For Two Thousand Years

byMihail Sebastian, Philip Ó Ceallaigh (Translator)
'Absolutely, definitively alone', a young Jewish student in Romania tries to make sense of a world that has decided he doesn't belong. Spending his days walking the streets and his nights drinking and gambling, meeting revolutionaries, zealots, lovers and libertines, he adjusts his eyes to the darkness that falls over Europe, and threatens to destroy him.
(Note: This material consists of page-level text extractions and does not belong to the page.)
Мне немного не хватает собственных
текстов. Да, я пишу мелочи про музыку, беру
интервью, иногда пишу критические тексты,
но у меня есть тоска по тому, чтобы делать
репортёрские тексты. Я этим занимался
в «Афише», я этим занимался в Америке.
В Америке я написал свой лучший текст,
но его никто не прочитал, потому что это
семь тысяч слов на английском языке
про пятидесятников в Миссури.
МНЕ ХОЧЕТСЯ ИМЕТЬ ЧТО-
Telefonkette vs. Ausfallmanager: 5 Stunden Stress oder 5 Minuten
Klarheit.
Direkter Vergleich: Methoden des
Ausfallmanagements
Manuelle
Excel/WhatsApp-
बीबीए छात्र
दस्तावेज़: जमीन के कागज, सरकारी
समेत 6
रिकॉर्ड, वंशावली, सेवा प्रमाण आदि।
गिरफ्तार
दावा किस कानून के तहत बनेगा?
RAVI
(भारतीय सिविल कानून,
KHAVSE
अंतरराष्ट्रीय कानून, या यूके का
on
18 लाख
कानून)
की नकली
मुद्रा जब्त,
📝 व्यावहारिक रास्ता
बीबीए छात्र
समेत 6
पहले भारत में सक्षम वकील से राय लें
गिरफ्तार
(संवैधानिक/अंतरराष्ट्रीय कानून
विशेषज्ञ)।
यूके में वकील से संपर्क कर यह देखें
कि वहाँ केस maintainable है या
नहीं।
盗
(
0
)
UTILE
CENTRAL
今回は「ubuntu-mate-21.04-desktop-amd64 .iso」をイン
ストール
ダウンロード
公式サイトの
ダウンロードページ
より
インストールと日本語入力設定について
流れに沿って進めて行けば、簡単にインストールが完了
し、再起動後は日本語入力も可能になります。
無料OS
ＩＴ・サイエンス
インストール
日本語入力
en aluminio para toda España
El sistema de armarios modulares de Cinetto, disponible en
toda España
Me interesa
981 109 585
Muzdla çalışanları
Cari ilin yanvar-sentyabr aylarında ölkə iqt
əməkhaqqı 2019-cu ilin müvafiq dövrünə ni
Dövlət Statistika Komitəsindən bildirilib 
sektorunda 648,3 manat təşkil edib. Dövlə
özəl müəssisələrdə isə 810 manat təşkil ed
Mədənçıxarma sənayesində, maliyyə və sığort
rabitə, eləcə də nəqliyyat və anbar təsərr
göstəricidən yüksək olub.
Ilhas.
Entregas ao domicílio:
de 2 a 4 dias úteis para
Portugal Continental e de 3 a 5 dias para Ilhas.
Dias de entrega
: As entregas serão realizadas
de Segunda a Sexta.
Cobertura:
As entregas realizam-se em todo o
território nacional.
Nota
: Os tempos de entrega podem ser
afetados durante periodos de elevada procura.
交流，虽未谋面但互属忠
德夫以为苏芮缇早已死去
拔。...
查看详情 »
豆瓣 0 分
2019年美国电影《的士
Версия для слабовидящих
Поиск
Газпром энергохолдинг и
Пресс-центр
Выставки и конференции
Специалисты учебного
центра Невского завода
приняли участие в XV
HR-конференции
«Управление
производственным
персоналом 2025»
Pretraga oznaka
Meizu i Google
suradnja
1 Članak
Mihail Sebastian's 1934 masterpiece, now available in English for the first time, was written as the rise of fascism forced him out of his career and turned his friends and colleagues against him. For Two Thousand Years is a prescient, heart-wrenching chronicle of resilience and despair, broken layers of memory and the terrible forces of history.
At a dark moment of identity politics and resurgent nationalism, the books that have left the deepest impression have been those that offer a sense of what we might learn from times past. Nothing I have read is more affecting than Mihail Sebastian's magnificent, haunting 1934 novel, For Two Thousand Years (trans Philip Ó Ceallaigh), now available in English
Philippe Sands, Guardian Books of the Year

About Mihail Sebastian

Mihail Sebastian was born in Romania in 1907 as Iosef Hecter. He worked as a lawyer and writer until anti-Semitic legislation forced him to abandon his public career. Having survived the war and the Holocaust, he was killed in a road accident early in 1945 as he was crossing the street to teach his first class. His long-lost diary, Journal 1935-1944: The Fascist Years, was published to great acclaim in the late 1990s.